WHAT THE TASK REQUIRES = In the copy, include no pictures. Reproduce the rest of the entries exactly.

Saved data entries
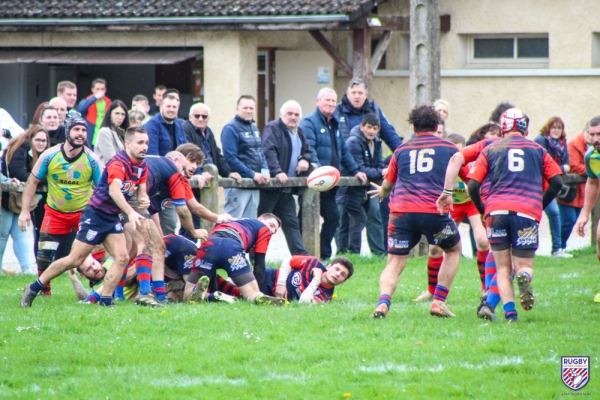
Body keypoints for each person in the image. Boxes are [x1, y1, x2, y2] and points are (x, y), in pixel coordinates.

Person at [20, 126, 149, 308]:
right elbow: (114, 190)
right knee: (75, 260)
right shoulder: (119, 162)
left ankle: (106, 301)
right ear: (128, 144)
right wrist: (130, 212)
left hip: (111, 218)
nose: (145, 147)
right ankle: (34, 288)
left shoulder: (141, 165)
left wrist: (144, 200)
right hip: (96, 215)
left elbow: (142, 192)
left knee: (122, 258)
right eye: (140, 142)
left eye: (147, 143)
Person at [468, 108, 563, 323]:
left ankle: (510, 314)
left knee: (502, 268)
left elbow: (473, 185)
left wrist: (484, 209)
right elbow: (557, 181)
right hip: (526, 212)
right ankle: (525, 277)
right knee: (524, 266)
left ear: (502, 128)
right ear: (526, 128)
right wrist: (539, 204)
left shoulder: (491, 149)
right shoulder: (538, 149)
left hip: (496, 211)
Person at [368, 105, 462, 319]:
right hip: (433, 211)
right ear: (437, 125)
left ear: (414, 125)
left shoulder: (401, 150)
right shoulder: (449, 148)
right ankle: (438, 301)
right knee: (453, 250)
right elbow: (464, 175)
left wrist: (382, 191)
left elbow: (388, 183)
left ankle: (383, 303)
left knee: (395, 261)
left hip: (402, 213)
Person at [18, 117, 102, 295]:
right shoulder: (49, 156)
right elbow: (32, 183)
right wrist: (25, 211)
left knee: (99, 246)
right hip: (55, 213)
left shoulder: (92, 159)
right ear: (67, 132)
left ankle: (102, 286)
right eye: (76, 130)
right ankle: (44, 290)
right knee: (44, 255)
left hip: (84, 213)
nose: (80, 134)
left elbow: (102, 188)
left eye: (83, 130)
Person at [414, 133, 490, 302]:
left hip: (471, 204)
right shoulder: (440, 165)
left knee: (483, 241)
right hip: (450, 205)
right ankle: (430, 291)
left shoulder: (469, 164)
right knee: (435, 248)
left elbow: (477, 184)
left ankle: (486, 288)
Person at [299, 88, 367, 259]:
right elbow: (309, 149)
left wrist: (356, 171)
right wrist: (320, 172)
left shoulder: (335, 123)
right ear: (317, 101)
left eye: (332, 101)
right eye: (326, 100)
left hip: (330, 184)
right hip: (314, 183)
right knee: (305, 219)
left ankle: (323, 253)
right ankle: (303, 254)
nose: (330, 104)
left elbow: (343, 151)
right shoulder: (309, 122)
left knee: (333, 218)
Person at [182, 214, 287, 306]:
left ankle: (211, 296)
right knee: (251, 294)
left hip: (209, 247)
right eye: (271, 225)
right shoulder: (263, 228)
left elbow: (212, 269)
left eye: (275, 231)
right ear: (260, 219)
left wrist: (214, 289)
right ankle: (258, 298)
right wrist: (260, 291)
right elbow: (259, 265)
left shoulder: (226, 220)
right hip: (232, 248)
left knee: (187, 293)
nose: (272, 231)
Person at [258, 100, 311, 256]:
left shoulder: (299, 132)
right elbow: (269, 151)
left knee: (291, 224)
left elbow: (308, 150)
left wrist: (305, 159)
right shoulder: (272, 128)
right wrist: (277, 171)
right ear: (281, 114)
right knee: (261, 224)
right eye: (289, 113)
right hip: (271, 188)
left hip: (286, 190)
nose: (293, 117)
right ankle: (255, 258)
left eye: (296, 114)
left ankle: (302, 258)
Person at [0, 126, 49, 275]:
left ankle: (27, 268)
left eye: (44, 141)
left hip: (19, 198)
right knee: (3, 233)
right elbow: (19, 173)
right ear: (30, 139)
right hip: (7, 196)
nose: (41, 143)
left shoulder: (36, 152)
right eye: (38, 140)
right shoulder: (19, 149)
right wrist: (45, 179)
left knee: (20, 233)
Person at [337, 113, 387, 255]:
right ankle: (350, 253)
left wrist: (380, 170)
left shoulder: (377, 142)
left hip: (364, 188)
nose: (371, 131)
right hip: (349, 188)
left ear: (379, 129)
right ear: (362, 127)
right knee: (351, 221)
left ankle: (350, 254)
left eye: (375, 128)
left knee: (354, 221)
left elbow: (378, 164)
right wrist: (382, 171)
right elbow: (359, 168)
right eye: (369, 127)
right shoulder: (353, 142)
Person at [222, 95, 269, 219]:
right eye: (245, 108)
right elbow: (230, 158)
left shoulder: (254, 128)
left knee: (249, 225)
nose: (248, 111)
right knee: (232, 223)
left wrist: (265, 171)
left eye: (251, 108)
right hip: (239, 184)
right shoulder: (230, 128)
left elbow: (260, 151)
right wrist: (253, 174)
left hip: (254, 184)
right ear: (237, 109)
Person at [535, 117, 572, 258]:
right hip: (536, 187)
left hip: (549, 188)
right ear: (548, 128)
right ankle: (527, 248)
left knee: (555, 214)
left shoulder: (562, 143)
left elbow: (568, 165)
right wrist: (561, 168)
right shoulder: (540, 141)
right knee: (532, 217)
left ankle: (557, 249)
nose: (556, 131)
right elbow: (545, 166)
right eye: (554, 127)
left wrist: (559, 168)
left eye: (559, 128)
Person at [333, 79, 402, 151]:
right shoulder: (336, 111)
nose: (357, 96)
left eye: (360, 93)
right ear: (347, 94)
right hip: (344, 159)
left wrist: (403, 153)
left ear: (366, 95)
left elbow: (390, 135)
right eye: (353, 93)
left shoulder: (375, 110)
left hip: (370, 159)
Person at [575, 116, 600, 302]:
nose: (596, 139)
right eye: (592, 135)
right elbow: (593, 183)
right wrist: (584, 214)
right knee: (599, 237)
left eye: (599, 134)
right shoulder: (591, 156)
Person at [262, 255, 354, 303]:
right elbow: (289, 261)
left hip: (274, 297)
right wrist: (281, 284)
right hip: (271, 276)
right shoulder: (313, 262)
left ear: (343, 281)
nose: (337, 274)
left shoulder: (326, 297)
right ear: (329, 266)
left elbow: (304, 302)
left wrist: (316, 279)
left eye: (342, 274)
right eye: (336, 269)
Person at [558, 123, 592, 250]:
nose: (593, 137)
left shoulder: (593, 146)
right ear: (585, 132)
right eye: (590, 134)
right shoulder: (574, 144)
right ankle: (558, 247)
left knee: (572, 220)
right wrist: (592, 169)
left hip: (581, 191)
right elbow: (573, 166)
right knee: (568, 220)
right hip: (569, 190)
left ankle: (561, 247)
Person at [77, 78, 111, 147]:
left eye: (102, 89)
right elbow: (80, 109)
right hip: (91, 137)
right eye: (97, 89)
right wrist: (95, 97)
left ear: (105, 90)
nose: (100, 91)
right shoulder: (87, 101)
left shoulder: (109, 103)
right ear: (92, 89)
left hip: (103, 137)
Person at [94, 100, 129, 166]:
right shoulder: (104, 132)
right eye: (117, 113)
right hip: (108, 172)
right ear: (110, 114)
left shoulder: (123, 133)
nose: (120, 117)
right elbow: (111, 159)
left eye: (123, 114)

TASK ANSWER =
Body keypoints for each person in the image. Boxes are [x1, y1, x2, y2] and points are (x, y), in pixel coordinates.

Person at [20, 126, 149, 308]:
right elbow: (114, 190)
right knee: (75, 260)
right shoulder: (119, 162)
left ankle: (106, 301)
right ear: (128, 144)
right wrist: (130, 212)
left hip: (111, 218)
nose: (145, 147)
right ankle: (34, 288)
left shoulder: (141, 165)
left wrist: (144, 200)
right hip: (96, 215)
left elbow: (142, 192)
left knee: (122, 258)
right eye: (140, 142)
left eye: (147, 143)
Person at [468, 108, 563, 323]:
left ankle: (510, 314)
left knee: (502, 268)
left elbow: (473, 185)
left wrist: (484, 209)
right elbow: (557, 181)
right hip: (526, 212)
right ankle: (525, 277)
right knee: (524, 266)
left ear: (502, 128)
right ear: (526, 128)
right wrist: (539, 204)
left shoulder: (491, 149)
right shoulder: (538, 149)
left hip: (496, 211)
Person at [368, 105, 462, 319]:
right hip: (433, 211)
right ear: (437, 125)
left ear: (414, 125)
left shoulder: (401, 150)
right shoulder: (449, 148)
right ankle: (438, 301)
right knee: (453, 250)
right elbow: (464, 175)
left wrist: (382, 191)
left elbow: (388, 183)
left ankle: (383, 303)
left knee: (395, 261)
left hip: (402, 213)
Person at [18, 117, 102, 295]:
right shoulder: (49, 156)
right elbow: (32, 183)
right wrist: (25, 211)
left knee: (99, 246)
right hip: (55, 213)
left shoulder: (92, 159)
right ear: (67, 132)
left ankle: (102, 286)
right eye: (76, 130)
right ankle: (44, 290)
right knee: (44, 255)
left hip: (84, 213)
nose: (80, 134)
left elbow: (102, 188)
left eye: (83, 130)
Person at [414, 133, 490, 302]:
left hip: (471, 204)
right shoulder: (440, 165)
left knee: (483, 241)
right hip: (450, 205)
right ankle: (430, 291)
left shoulder: (469, 164)
right knee: (435, 248)
left elbow: (477, 184)
left ankle: (486, 288)
Person at [299, 88, 367, 259]:
right elbow: (309, 149)
left wrist: (356, 171)
right wrist: (320, 172)
left shoulder: (335, 123)
right ear: (317, 101)
left eye: (332, 101)
right eye: (326, 100)
left hip: (330, 184)
right hip: (314, 183)
right knee: (305, 219)
left ankle: (323, 253)
right ankle: (303, 254)
nose: (330, 104)
left elbow: (343, 151)
right shoulder: (309, 122)
left knee: (333, 218)
Person at [182, 214, 287, 306]:
left ankle: (211, 296)
right knee: (251, 294)
left hip: (209, 247)
right eye: (271, 225)
right shoulder: (263, 228)
left elbow: (212, 269)
left eye: (275, 231)
right ear: (260, 219)
left wrist: (214, 289)
right ankle: (258, 298)
right wrist: (260, 291)
right elbow: (259, 265)
left shoulder: (226, 220)
right hip: (232, 248)
left knee: (187, 293)
nose: (272, 231)
Person at [258, 100, 311, 256]:
left shoulder: (299, 132)
right elbow: (269, 151)
left knee: (291, 224)
left elbow: (308, 150)
left wrist: (305, 159)
right shoulder: (272, 128)
right wrist: (277, 171)
right ear: (281, 114)
right knee: (261, 224)
right eye: (289, 113)
right hip: (271, 188)
left hip: (286, 190)
nose: (293, 117)
right ankle: (255, 258)
left eye: (296, 114)
left ankle: (302, 258)
Person at [0, 126, 49, 275]:
left ankle: (27, 268)
left eye: (44, 141)
left hip: (19, 198)
right knee: (3, 233)
right elbow: (19, 173)
right ear: (30, 139)
right hip: (7, 196)
nose: (41, 143)
left shoulder: (36, 152)
right eye: (38, 140)
right shoulder: (19, 149)
right wrist: (45, 179)
left knee: (20, 233)
Person at [337, 113, 387, 255]:
right ankle: (350, 253)
left wrist: (380, 170)
left shoulder: (377, 142)
left hip: (364, 188)
nose: (371, 131)
right hip: (349, 188)
left ear: (379, 129)
right ear: (362, 127)
right knee: (351, 221)
left ankle: (350, 254)
left eye: (375, 128)
left knee: (354, 221)
left elbow: (378, 164)
right wrist: (382, 171)
right elbow: (359, 168)
right eye: (369, 127)
right shoulder: (353, 142)
Person at [222, 95, 269, 219]:
right eye: (245, 108)
right elbow: (230, 158)
left shoulder: (254, 128)
left knee: (249, 225)
nose: (248, 111)
right knee: (232, 223)
left wrist: (265, 171)
left eye: (251, 108)
right hip: (239, 184)
right shoulder: (230, 128)
left elbow: (260, 151)
right wrist: (253, 174)
left hip: (254, 184)
right ear: (237, 109)
Person at [535, 117, 572, 258]:
right hip: (536, 187)
left hip: (549, 188)
right ear: (548, 128)
right ankle: (527, 248)
left knee: (555, 214)
left shoulder: (562, 143)
left elbow: (568, 165)
right wrist: (561, 168)
right shoulder: (540, 141)
right knee: (532, 217)
left ankle: (557, 249)
nose: (556, 131)
right elbow: (545, 166)
right eye: (554, 127)
left wrist: (559, 168)
left eye: (559, 128)
Person at [333, 79, 402, 151]:
right shoulder: (336, 111)
nose: (357, 96)
left eye: (360, 93)
right ear: (347, 94)
right hip: (344, 159)
left wrist: (403, 153)
left ear: (366, 95)
left elbow: (390, 135)
right eye: (353, 93)
left shoulder: (375, 110)
left hip: (370, 159)
Person at [575, 116, 600, 302]:
nose: (596, 139)
right eye: (592, 135)
right elbow: (593, 183)
right wrist: (584, 214)
right knee: (599, 237)
left eye: (599, 134)
right shoulder: (591, 156)
Person at [262, 255, 354, 303]:
right elbow: (289, 261)
left hip: (274, 297)
right wrist: (281, 284)
right hip: (271, 276)
right shoulder: (313, 262)
left ear: (343, 281)
nose: (337, 274)
left shoulder: (326, 297)
right ear: (329, 266)
left elbow: (304, 302)
left wrist: (316, 279)
left eye: (342, 274)
right eye: (336, 269)
Person at [558, 123, 592, 250]:
nose: (593, 137)
left shoulder: (593, 146)
right ear: (585, 132)
right eye: (590, 134)
right shoulder: (574, 144)
right ankle: (558, 247)
left knee: (572, 220)
right wrist: (592, 169)
left hip: (581, 191)
right elbow: (573, 166)
right knee: (568, 220)
right hip: (569, 190)
left ankle: (561, 247)
Person at [77, 78, 111, 147]:
left eye: (102, 89)
right elbow: (80, 109)
right hip: (91, 137)
right eye: (97, 89)
right wrist: (95, 97)
left ear: (105, 90)
nose: (100, 91)
right shoulder: (87, 101)
left shoulder: (109, 103)
right ear: (92, 89)
left hip: (103, 137)
Person at [94, 100, 129, 166]:
right shoulder: (104, 132)
right eye: (117, 113)
right hip: (108, 172)
right ear: (110, 114)
left shoulder: (123, 133)
nose: (120, 117)
right elbow: (111, 159)
left eye: (123, 114)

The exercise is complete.